(Data for this task)

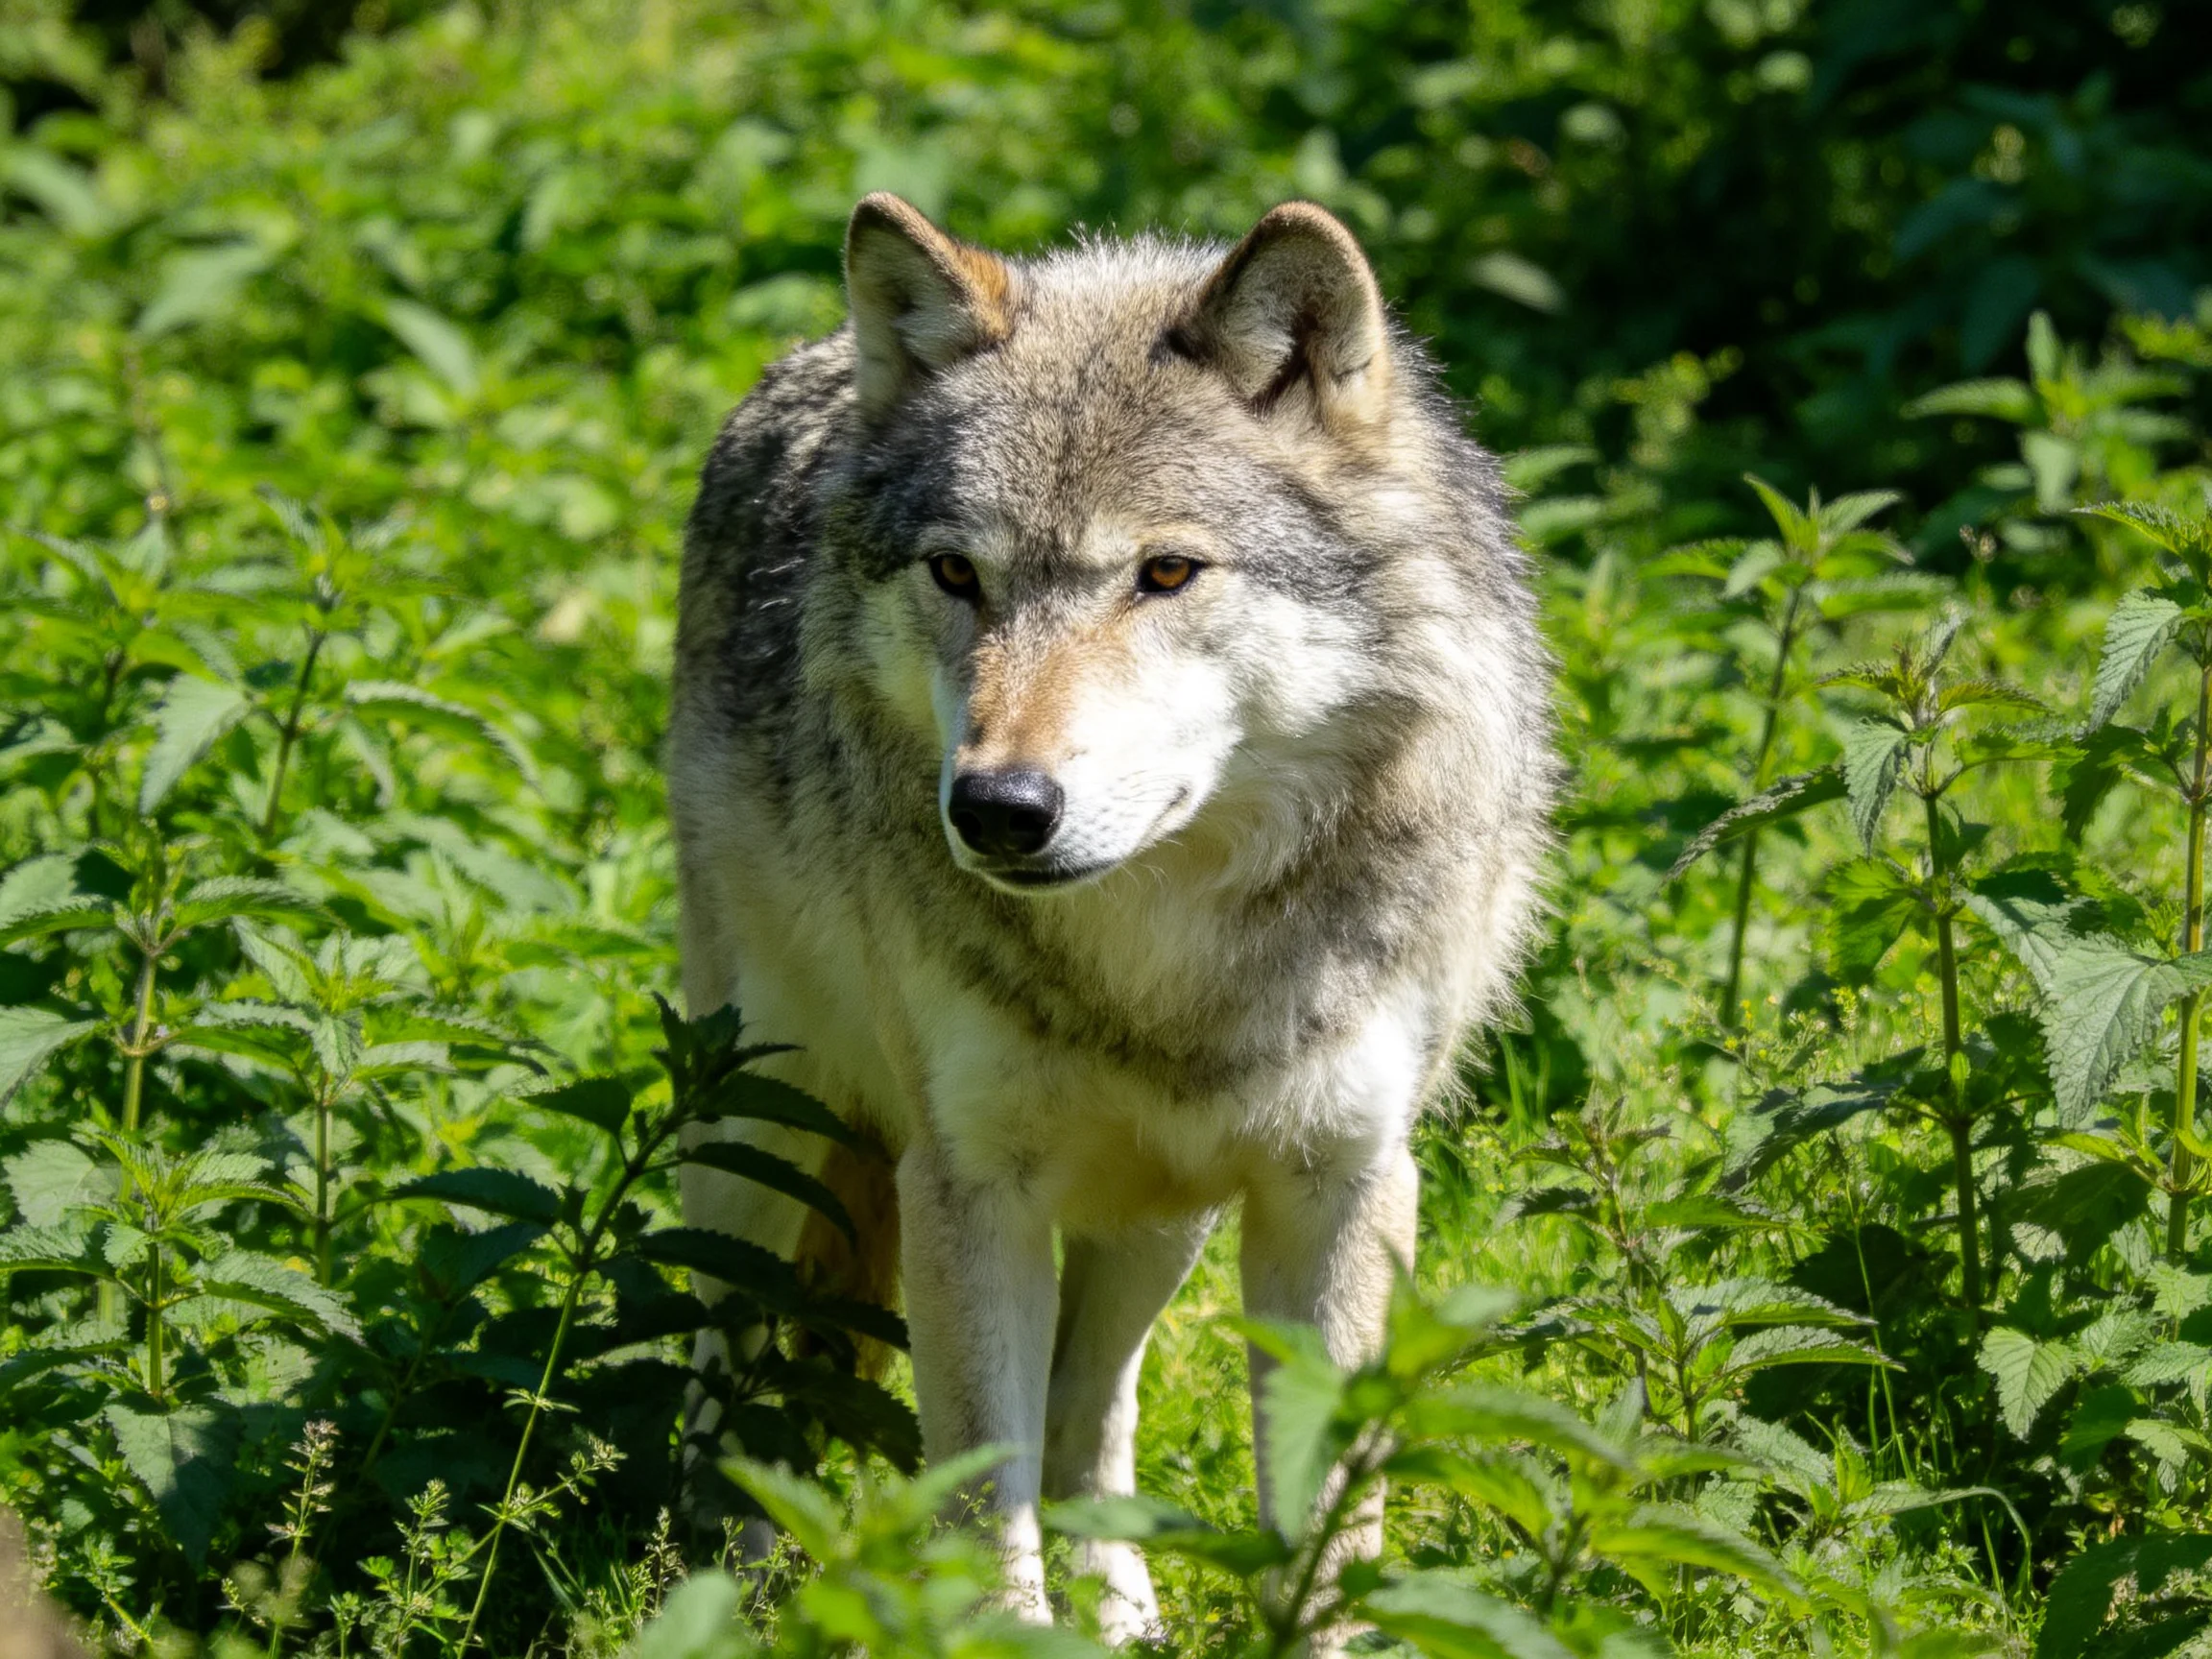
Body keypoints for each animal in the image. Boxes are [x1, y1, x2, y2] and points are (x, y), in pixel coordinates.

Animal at [669, 192, 1554, 1644]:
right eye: (955, 573)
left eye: (1167, 572)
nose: (998, 808)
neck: (1163, 945)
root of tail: (802, 366)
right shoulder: (966, 1189)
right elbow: (985, 1518)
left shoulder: (1343, 1185)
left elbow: (1322, 1526)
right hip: (756, 1131)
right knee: (719, 1381)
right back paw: (706, 1593)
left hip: (1160, 1216)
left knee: (1092, 1416)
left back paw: (1128, 1618)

(End Data for this task)

* Problem details:
Transcribe the records word for word and include no pictures.

* Result:
Body keypoints for each animal in the image. Boxes are [x1, y1, x2, y2] and points are (x, y), in pixel coordinates.

Animal at [669, 192, 1554, 1644]:
right eye: (955, 573)
left eye: (1167, 572)
nose: (998, 808)
neck: (1163, 945)
root of tail: (802, 366)
right shoulder: (966, 1189)
right elbow: (985, 1518)
left shoulder: (1343, 1185)
left elbow: (1322, 1526)
right hip: (756, 1131)
right knee: (719, 1381)
right back paw: (706, 1593)
left hip: (1160, 1216)
left knee: (1092, 1416)
left back paw: (1128, 1618)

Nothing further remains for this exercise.